I was thinking of indents in the top so the feet of the detolf will sit in to keep it from sliding on the top of the cabinet. Do you think that's something to worry about?

Remove the feet from the Detolf and sit it flat on the cabinet underneath, then put some screws through the bottom of the inside of the base cabinet up into the base of the Detolf to hold them securely together. When it's all assembled it should look like one purpose-built cabinet, not like one sitting on top of another. No one would look at my 3 Detolfs and guess they didn't come that way from the store.

Then secure the base cabinet to the wall behind it and secure the top of the Detolf to the wall as well. This is especially important if the cabinet is in an area of traffic. I've put my shoulder pretty hard into one of my cabinets multiple times already by accident.

Looking at the pic of the cabinet on ikea I'm assuming you just took 2 inches off the bottom and moved the bottom of the cabinet up approx 2 inches?

Approximately 3 inches. It's a 15x30" cabinet and I cut it down to 27". The door is 15x24".

I originally wanted to use the 2 drawer Malm dresser but its about 3 cm narrower than the detolf. What are your thoughts on that?

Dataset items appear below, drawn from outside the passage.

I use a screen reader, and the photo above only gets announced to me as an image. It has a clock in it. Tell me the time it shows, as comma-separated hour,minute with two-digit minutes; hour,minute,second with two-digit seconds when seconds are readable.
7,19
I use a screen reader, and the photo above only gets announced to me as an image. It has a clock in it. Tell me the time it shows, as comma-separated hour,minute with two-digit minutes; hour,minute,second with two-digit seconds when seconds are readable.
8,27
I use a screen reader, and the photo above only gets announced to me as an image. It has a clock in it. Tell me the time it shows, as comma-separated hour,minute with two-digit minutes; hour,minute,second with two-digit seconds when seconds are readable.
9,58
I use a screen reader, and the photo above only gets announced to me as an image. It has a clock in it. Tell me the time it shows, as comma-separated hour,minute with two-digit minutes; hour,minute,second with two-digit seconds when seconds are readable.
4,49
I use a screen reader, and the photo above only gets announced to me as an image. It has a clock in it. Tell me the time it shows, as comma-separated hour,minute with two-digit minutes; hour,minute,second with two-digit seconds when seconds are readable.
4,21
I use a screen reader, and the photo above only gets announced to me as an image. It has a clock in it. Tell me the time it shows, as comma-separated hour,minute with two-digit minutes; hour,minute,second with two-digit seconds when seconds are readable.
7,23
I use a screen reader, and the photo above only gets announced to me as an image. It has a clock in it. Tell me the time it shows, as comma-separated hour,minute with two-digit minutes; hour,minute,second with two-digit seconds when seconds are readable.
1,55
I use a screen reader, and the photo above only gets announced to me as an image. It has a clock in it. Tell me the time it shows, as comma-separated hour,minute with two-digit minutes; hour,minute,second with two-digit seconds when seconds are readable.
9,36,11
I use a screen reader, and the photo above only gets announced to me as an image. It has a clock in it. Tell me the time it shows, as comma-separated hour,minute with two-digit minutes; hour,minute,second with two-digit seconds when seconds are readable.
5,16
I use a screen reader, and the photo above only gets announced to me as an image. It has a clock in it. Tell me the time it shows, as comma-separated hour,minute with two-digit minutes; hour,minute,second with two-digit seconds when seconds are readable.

The Akurum is also narrower than the Detolf base by much more than 3cm - once you surface the sides however, you can get it so it's only about 1/4" narrower, which leaves a very nice/attractive 1/8" overhang of the Detolf base over the cabinet on the sides and front. The side panels hide the fact that the base cabinet is not as deep as the Detolf. Even without the side panels it still looks decent, but it's hard to cover up the cut-out at the bottom (if you make one) for the toe kick area.